SUPPLIED PASSAGE
Hi Mike,
Yes you were right, I was missing that part and I didn't even noticed!
I changed the config file and wrote this:

application/pdf->text/html /usr/local/apache/htdocs/htdig-3.1.6/contrib/parsepdf.pl \

application/vnd.wap.xhtml+xml->text/html /opt/vin/mht2html.pl

vnd.wap.xhtml+xml was the MIME type for my mht documents.
So I run dig and everything seems to go fine, having at the end:


0/http://172.26.0.169/testdig/
1/http://172.26.0.169/testdig/About_comments_eex3.mht
2/http://172.26.0.169/testdig/aster.pdf
3/http://172.26.0.169/testdig/beepmacro.mht
4/http://172.26.0.169/testdig/index.txt
5/http://172.26.0.169/testdig/test.html
 
(I am doing this in a test folder)
 
But when I go to the search page, it won't find words inside the mht files. It works for the pdf, txt and html ones, but can't find the words that are in the mht ones.
 
I suppose I am missing something here... do I need to setup any other settings for the search engine?
 
Thanks a lot for all your help,
 
Ainhoa
 
On Feb 8, 2008 12:58 PM, <michael.brockington@bt.com> wrote:
Ainhoa,
Can I ask you to check whether _new_ PDF's are getting indexed correctly?

CHECK YOUR UNDERSTANDING
A) In the htdig email thread, what does Ainhoa say was the MIME type of her mht documents?
B) Extend the htdig email thread by writing what comes after its final sentence.
The lines after this text are not needed.

DATA PROVIDED
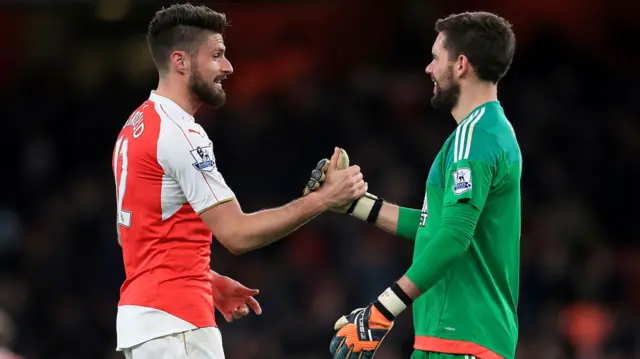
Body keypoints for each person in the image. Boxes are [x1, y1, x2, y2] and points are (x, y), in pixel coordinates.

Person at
* * *
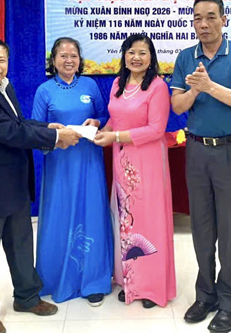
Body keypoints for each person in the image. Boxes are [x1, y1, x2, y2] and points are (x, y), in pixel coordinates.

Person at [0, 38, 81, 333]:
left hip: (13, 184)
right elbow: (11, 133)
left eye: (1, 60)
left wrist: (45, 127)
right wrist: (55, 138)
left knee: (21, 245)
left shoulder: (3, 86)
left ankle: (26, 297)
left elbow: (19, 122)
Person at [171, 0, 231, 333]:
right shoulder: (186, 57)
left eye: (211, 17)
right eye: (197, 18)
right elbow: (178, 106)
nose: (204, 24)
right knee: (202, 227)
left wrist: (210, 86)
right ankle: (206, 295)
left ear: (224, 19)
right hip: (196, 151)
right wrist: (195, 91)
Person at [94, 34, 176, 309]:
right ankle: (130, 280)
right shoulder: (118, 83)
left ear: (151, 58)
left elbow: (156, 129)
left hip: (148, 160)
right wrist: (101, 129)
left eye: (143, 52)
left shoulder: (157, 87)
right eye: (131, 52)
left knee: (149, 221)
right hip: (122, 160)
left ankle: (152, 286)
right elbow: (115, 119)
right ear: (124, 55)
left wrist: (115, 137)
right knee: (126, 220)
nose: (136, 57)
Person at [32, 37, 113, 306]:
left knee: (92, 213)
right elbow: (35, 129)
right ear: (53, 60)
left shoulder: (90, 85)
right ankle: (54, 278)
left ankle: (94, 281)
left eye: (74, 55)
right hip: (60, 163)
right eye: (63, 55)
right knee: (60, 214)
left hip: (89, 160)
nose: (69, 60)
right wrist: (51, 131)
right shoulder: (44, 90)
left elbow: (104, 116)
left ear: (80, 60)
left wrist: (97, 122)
--
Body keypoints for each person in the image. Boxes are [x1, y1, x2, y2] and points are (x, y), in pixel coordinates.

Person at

ANSWER SECTION
A) vnd.wap.xhtml+xml

B)
I notice that the syntax used in the very first, commented, line of the  external_parsers  section looks different to the rest:

application/pdf->text/html /usr/local/bin/conv_doc.pl

Note the 'arrow' and mime-type bit after application/pdf. All of the  external_parsers  declarations in my config have this same bit, which makes me suspect that none of your declarations will be working just now, though if you have not rebuilt your databases from scratch this may not be obvious. You probably want to be using at least -vv  (two letter v's) to get verbose output from the dig process - this should tell you what is happening during the indexing. My other thought is to check whether the mht files are being served to you with that mime-type - this won't work correctly if not, and you may need more than one  external_parsers  declaration to cover all possibilities.

Regards,
Mike



From: Ainhoa L [mailto:ainhoitxu@gmail.com]
Sent: Wednesday, February 06, 2008 5:29 PM
To: Brockington,MJ,Michael,JPGA4X R
Cc: htdig-general@lists.sourceforge.net
Subject: Re: [htdig] Htdig and MHT files

Hi Mike,
 
You are talking about the version with the mht parser, right?
I write here an extract of where I mention mht things and I attach the whole file and the parser (originally the parser would create files for the files appearing in the mht. I modified it so it will only output the code in the htm file). Maybe this parser I modified is sending some other garbage that can't be read by the indexer?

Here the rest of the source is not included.